The father-son duo's past experience as entrepreneurs shapes the younger Hindawi's aversion to acquisition. The pair co-founded enterprise systems management vendor BigFix and sold it to IBM in 2010, and experience Orion Hindawi described as "brutal."

However, CRN did speak to at least one former partner of Tanium, who said they ended their partnership with the vendor because they "disliked their business practices."

Solution providers said they expect Tanium to go for a high premium if it is sold.

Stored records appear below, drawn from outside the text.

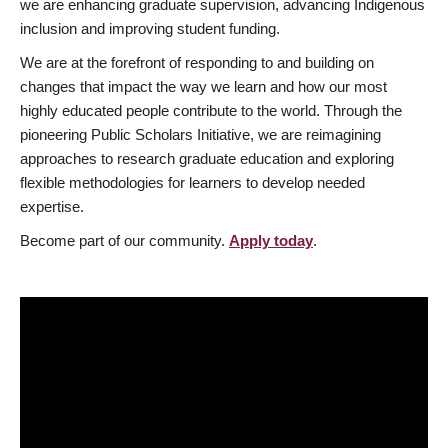
we are enhancing graduate supervision, advancing Indigenous
inclusion and improving student funding.
We are at the forefront of responding to and building on
changes that impact the way we learn and how our most
highly educated people contribute to the world. Through the
pioneering Public Scholars Initiative, we are reimagining
approaches to research graduate education and exploring
flexible methodologies for learners to develop needed
expertise.
Become part of our community.
Apply today
.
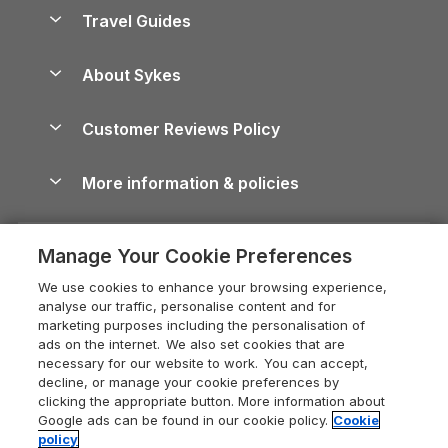
Accessible Holiday Cottages
Yorkshire Dales Cottages
Travel Guides
Holiday Parks in Wales
Beach Holidays
Peak District Cottages
Anglesey Guide
Dog-Friendly Holiday Parks
About Sykes
Holiday Parks
North York Moors Holiday Cottages
Brecon Beacons Guide
Holiday Parks & Resorts in the UK & Ireland
About us
Cottages by the Sea
Cornwall Holiday Cottages
Customer Reviews Policy
Cairngorms Guide
Blog
Cottages with Hot Tubs
Shropshire Holiday Cottages
Conwy Guide
More information & policies
Careers
Dog-Friendly Cottages
Devon Holiday Cottages
Cornwall Guide
Privacy policy
Press & media
Dog-Friendly Log Cabins
Whitby Holiday Cottages
Cotswolds Guide
Manage Your Cookie Preferences
Cookie policy
What our customers say
Holiday Cottages with Pools
Holiday Cottages in the Cotswolds
Devon Guide
We use cookies to enhance your browsing experience,
Manage cookie preferences
Last Minute Holidays
Heart of England Cottage Holidays
analyse our traffic, personalise content and for
Dorset Guide
marketing purposes including the personalisation of
Supply chain transparency
Lodges with Hot Tubs
Holiday Cottages in Cumbria
ads on the internet. We also set cookies that are
Edinburgh Guide
necessary for our website to work. You can accept,
Booking conditions
Log Cabin Holidays
Dorset Holiday Cottages
decline, or manage your cookie preferences by
England Guide
clicking the appropriate button. More information about
Legal
Luxury Cottages
Somerset Holiday Cottages
Google ads can be found in our cookie policy.
Cookie
Ireland Guide
policy
Travel insurance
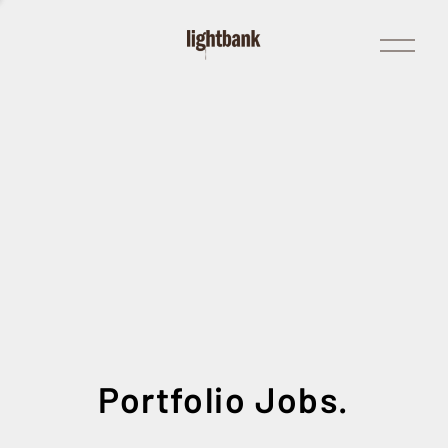
Open
Menu
Portfolio Jobs.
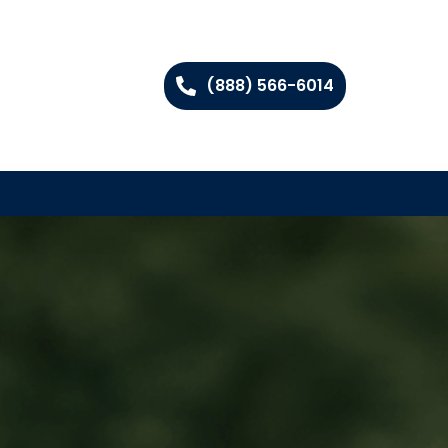
(888) 566-6014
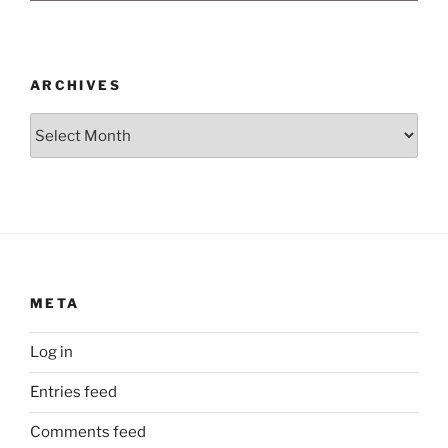
ARCHIVES
Archives
META
Log in
Entries feed
Comments feed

"It will have to be a big company that wants an ecosystem," said one partner executive, who did not want to be named. The partner said VMware's overture to buy they startup made sense because Tanium would be a "good fit for what they do," as the company's technology would solve VMware's "discovery problem" when it comes to security and patching. Other vendors that would pair well with Tanium as potential suitors include IBM, HPE and Symantec, solution providers said, although Symantec in the meantime has disclosed plans to acquire Blue Coat Systems.